SAIV calls on government to fast-track infrastructure development amid brain drain and economic threat
The South African government has long hailed infrastructure development as a prominent tool for economic recovery, especially in the context of the coronavirus pandemic. However, the Economic Recovery and Reconstruction Plan announced in October 2020 – which includes ambitious infrastructure targets – has yet to be meaningfully actioned. The South African Institute of Valuers (SAIV) president, Malusi Mthuli has highlighted the many dire knock-on effects of stalled infrastructure development in the country.
“When infrastructure projects are lacking, the property valuation profession suffers – as well as the wider South African community,” explains Mthuli. “Professional valuation skills are scarce as it is. This small talent pool becomes ever smaller as experienced valuers choose to leave the country due to lack of local infrastructure development. When projects are put on hold – such as the Gautrain extension – valuers seek opportunities in places where projects are more likely to progress. They go abroad and this ultimately means that when projects are finally back on track in South Africa, we will be left without the technical skills capacity to move forward with them.”

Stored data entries
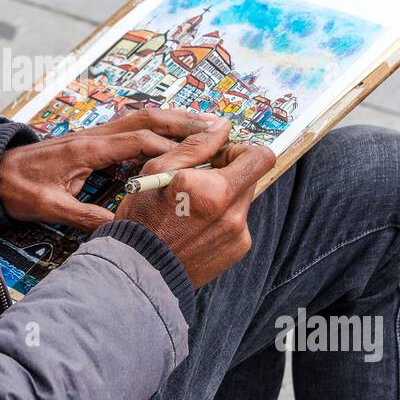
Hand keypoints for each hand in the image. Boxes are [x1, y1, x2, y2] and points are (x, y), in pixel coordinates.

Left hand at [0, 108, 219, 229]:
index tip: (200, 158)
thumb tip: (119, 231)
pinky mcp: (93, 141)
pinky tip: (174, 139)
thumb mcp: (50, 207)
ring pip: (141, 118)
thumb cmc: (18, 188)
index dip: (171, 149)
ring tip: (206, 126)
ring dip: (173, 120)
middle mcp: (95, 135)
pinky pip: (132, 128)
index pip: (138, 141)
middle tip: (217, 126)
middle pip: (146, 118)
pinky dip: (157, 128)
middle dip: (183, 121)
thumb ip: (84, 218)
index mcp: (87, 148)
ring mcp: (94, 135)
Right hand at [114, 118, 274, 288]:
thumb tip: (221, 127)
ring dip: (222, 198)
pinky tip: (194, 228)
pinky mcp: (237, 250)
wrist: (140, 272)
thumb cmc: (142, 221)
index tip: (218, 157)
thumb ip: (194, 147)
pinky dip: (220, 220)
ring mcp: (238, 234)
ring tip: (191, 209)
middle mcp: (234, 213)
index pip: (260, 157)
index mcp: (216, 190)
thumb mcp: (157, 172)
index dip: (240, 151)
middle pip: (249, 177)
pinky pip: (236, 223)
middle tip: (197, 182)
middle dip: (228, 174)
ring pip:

(Work instructions):
Carry on the article about SAIV's call to fast-track infrastructure development, starting after its last sentence. The rows have nothing to do with this.

(Exercise output):
The SAIV wants to see the government place more focus on tangible infrastructure projects which will help revitalise many aspects of the property development supply chain. “As it stands today, there is a worrying trend in the property development space, where the government is passing on infrastructure costs to developers,” Mthuli says. He explains, “It has become the case that if you want to build a new housing estate, for example, it is up to the developers to bear the cost of upgrading the surrounding roads, water, sewage systems, etc. This shouldn’t be the case; our people pay rates and taxes which should be used for this kind of work. Yet the reality is that the municipalities are gaining a double benefit at the cost of the developer, who ultimately passes those costs down to the end user – the South African people. This results in inflated property prices.”
Developing the valuations profession
In addition to lobbying for infrastructure development, the SAIV has called on the South African Council for the Property Valuers Profession (SACPVP) to further accredit and develop more academic programmes in order to encourage people to join the profession. “From high school and university level, the valuation profession needs to be promoted and made more accessible. Valuers play a critical role in the economy, and work must be done to develop the valuations industry and the related skills,” comments Mthuli.
A further tool for the development of the industry would be reservation of work, through the Competition Commission, which could ensure that only registered valuers can undertake valuation work, and no other built environment professionals. “This would secure a steady scope of work for valuers and help ensure that properties are valued appropriately and in line with market developments,” explains Mthuli.